1. In triangle ABC, \(A=40^\circ\), \(B=70^\circ\), \(a=8\). Find \(b\). → Use sine rule: \(b/\sin70 = 8/\sin40\). → \(b = (8×\sin70)/\sin40 ≈ 12.0\).
2. In triangle PQR, \(p=6\), \(q=9\), \(P=50^\circ\). Find \(Q\). → \(6/\sin50 = 9/\sin Q\). → \(\sin Q = (9×\sin50)/6 ≈ 1.15\). Not possible, so no triangle exists.
3. In triangle XYZ, \(X=60^\circ\), \(Y=80^\circ\), \(x=10\).
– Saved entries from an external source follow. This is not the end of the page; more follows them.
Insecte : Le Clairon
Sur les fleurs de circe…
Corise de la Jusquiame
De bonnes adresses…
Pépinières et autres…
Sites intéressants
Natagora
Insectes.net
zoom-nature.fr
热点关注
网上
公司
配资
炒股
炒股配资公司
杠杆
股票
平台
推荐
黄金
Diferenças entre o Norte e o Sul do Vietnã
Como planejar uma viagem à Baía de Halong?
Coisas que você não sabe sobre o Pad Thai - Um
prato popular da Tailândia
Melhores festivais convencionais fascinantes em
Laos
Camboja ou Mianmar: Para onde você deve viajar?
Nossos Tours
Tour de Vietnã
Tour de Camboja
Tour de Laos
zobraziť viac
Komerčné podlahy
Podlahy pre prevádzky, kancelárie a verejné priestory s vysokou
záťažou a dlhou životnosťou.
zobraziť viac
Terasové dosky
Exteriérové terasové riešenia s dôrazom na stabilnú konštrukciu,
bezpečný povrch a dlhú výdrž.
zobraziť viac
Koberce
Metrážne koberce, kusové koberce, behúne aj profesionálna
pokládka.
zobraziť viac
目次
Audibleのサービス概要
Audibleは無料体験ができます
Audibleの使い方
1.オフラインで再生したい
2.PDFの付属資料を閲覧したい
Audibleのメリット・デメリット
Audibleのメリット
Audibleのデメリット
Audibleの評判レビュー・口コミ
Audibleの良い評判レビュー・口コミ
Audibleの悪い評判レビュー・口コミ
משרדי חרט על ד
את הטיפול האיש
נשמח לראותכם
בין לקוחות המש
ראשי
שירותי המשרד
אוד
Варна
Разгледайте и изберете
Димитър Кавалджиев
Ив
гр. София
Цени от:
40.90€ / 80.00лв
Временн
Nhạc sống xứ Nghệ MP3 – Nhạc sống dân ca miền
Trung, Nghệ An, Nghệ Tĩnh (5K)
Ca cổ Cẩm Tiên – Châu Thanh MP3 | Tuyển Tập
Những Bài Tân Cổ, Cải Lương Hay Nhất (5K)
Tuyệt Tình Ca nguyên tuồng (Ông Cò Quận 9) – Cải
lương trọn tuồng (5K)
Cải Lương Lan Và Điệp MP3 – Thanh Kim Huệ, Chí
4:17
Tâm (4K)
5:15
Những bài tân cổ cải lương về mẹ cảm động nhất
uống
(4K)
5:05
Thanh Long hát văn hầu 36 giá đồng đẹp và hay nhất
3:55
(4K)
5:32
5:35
Find \(y\). → \(y/\sin80 = 10/\sin60\). → \(y ≈ 11.3\).

Pitfalls

• Forgetting to match sides with opposite angles.
• Using sine rule when cosine rule is needed.
• Ambiguous case (SSA) — sine of an angle may correspond to two possible angles.

Exam strategy

• Check if sine rule applies (look for opposite side–angle pairs).
• Always check if second triangle is possible in SSA cases.
• Round answers sensibly (degrees to 1 d.p. or 2 s.f. unless stated).

Summary

The sine rule links sides and angles in any triangle. It is most useful when working with opposite side–angle pairs and is complementary to the cosine rule.